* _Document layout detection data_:
[Start of Attachment]

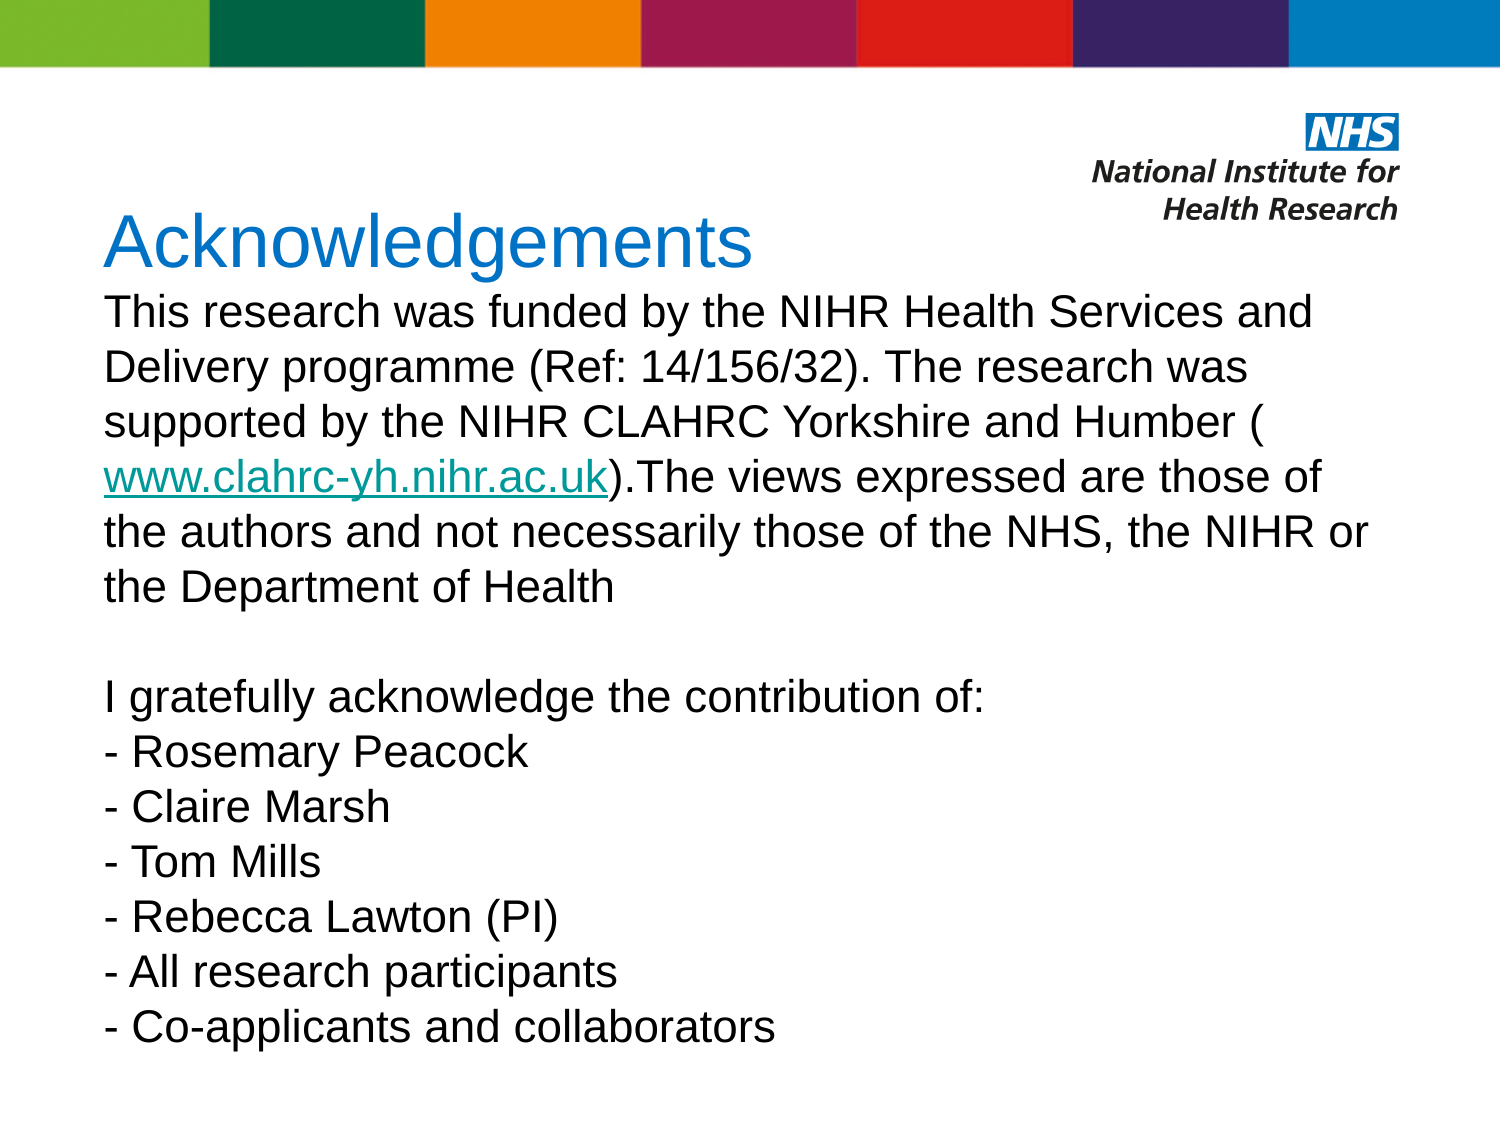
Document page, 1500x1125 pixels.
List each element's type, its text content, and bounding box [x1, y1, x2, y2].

picture [0, 0, 1500, 74]
picture [1324, 113, 1400, 220]
subtitle [29, 101, 1324, 213]
title Acknowledgements This research was funded by the NIHR Health Services and Delivery programme (Ref: 14/156/32). The research was supported by the NIHR CLAHRC Yorkshire and Humber (www.clahrc-yh.nihr.ac.uk).The views expressed are those of the authors and not necessarily those of the NHS, the NIHR or the Department of Health I gratefully acknowledge the contribution of: - Rosemary Peacock - Claire Marsh - Tom Mills - Rebecca Lawton (PI) - All research participants - Co-applicants and collaborators [88, 184, 1389, 356]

[End of Attachment]

* _Aim of the exercise_: Repeat the data word for word, excluding any image.

* _Exercise answer_:
Document page, 1500x1125 pixels.
List each element's type, its text content, and bounding box [x1, y1, x2, y2].

picture [0, 0, 1500, 74]
picture [1324, 113, 1400, 220]
subtitle [29, 101, 1324, 213]
title Acknowledgements This research was funded by the NIHR Health Services and Delivery programme (Ref: 14/156/32). The research was supported by the NIHR CLAHRC Yorkshire and Humber (www.clahrc-yh.nihr.ac.uk).The views expressed are those of the authors and not necessarily those of the NHS, the NIHR or the Department of Health I gratefully acknowledge the contribution of: - Rosemary Peacock - Claire Marsh - Tom Mills - Rebecca Lawton (PI) - All research participants - Co-applicants and collaborators [88, 184, 1389, 356]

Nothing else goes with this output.